Complete the following>
- 1) According to the forum post below, how long did the 0.7 mile trip take?
- 2) For each statement, say whether it agrees with the forum post below. Answer yes or no, and quote the deciding words of the post. (a) The writer received a 1-star rating. (b) The writer found comments explaining the rating in the app's feedback section. (c) The writer contacted Uber after the ride.
- 3) Return the passage of the forum post below from "## UbaBrah (Oct" up to and including "to gridlocked traffic.", copied verbatim.

Text excerpt>
______________________________
# Still no feedback on ratings/trip issues



## UbaBrah (Oct 25, 2019)

So I was left a 1-star the other day by some college girl who was late for class. She ordered the Uber too late, it took me a few minutes to get to her, and then it took a full 9 minutes for a 0.7 mile trip due to gridlocked traffic.

Why should we have to fear traffic conditions as part of our job? It's beyond absurd. She was sitting there tut-tutting in the back seat every minute or two. Like, why?

I called Uber after the ride and told them the rating system is bullshit (as we all knew) but also that I really wanted there to be mandatory feedback on each poor rating, because I get no constructive criticism and no idea what I, as a mere human having to obey traffic laws, can possibly do in a situation like the above.

There is nothing in my feedback section within the app. So why isn't it mandatory to describe what went wrong? You'd think Uber would want to know exactly what went down. And also so that they can see that the PAX's reasoning is bs in cases such as this.
______________________________
Data section>
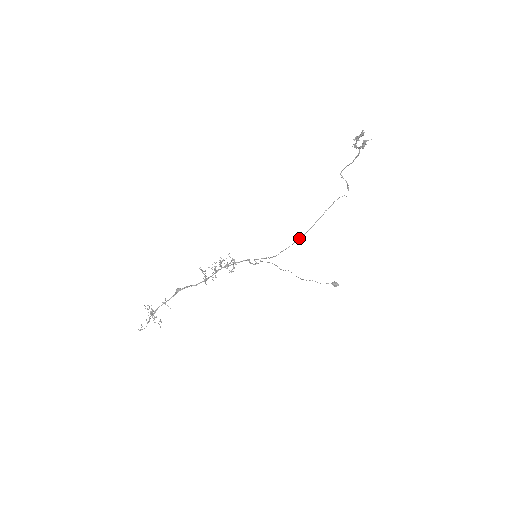
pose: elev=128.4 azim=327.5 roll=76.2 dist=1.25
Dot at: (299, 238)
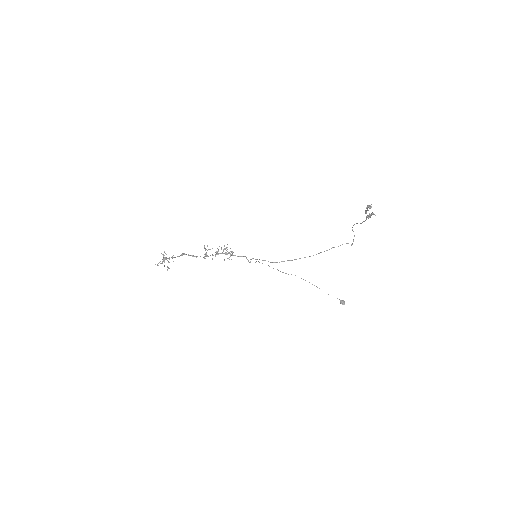
Dot at: occluded
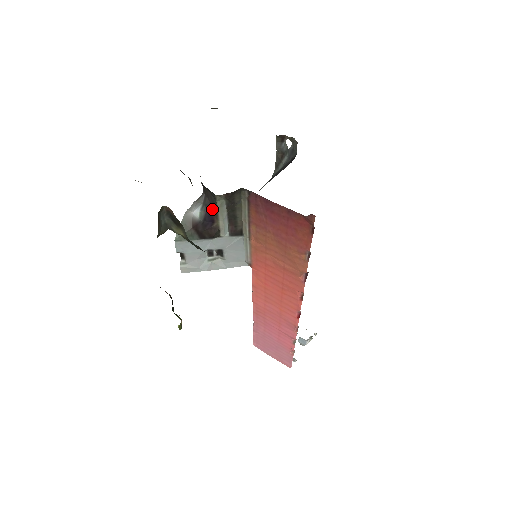
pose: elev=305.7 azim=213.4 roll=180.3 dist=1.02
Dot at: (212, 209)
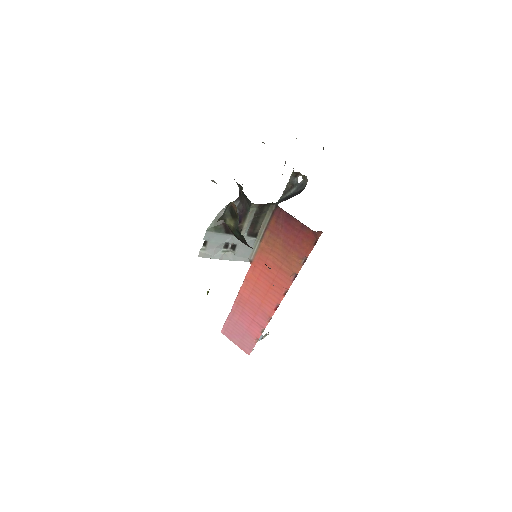
Dot at: (243, 213)
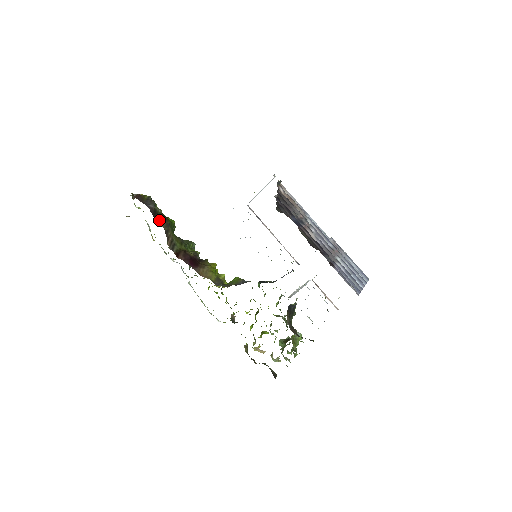
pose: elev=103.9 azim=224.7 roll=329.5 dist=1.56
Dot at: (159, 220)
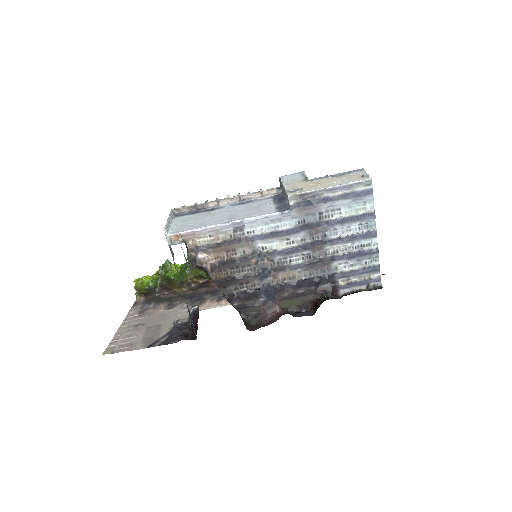
Dot at: (174, 287)
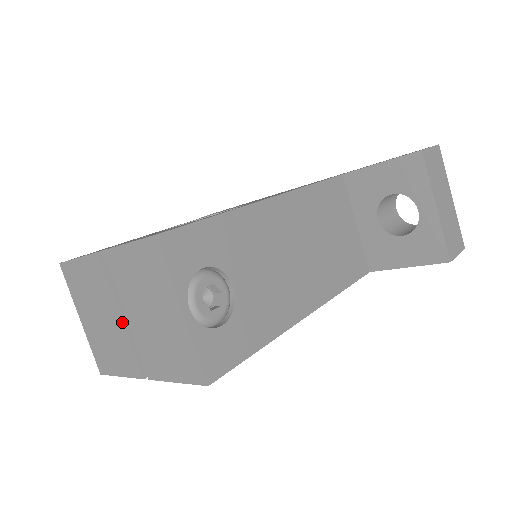
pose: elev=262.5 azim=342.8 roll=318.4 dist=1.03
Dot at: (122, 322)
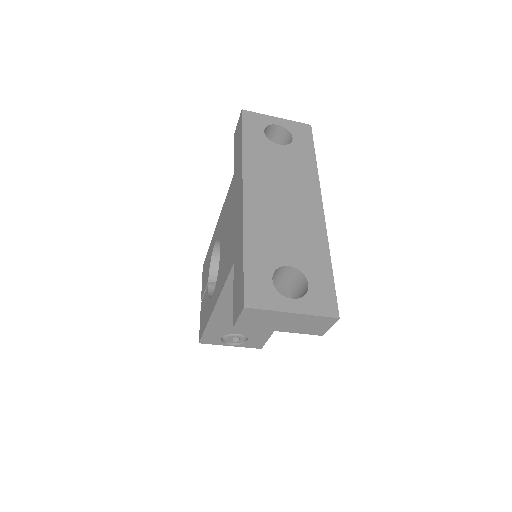
Dot at: occluded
______________________________
Answers to the tasks>
- 1) A full 9 minutes, due to gridlocked traffic.

- 2)
(a) Yes: "So I was left a 1-star the other day"
(b) No: "There is nothing in my feedback section within the app."
(c) Yes: "I called Uber after the ride"

- 3)
## UbaBrah (Oct 25, 2019)

So I was left a 1-star the other day by some college girl who was late for class. She ordered the Uber too late, it took me a few minutes to get to her, and then it took a full 9 minutes for a 0.7 mile trip due to gridlocked traffic.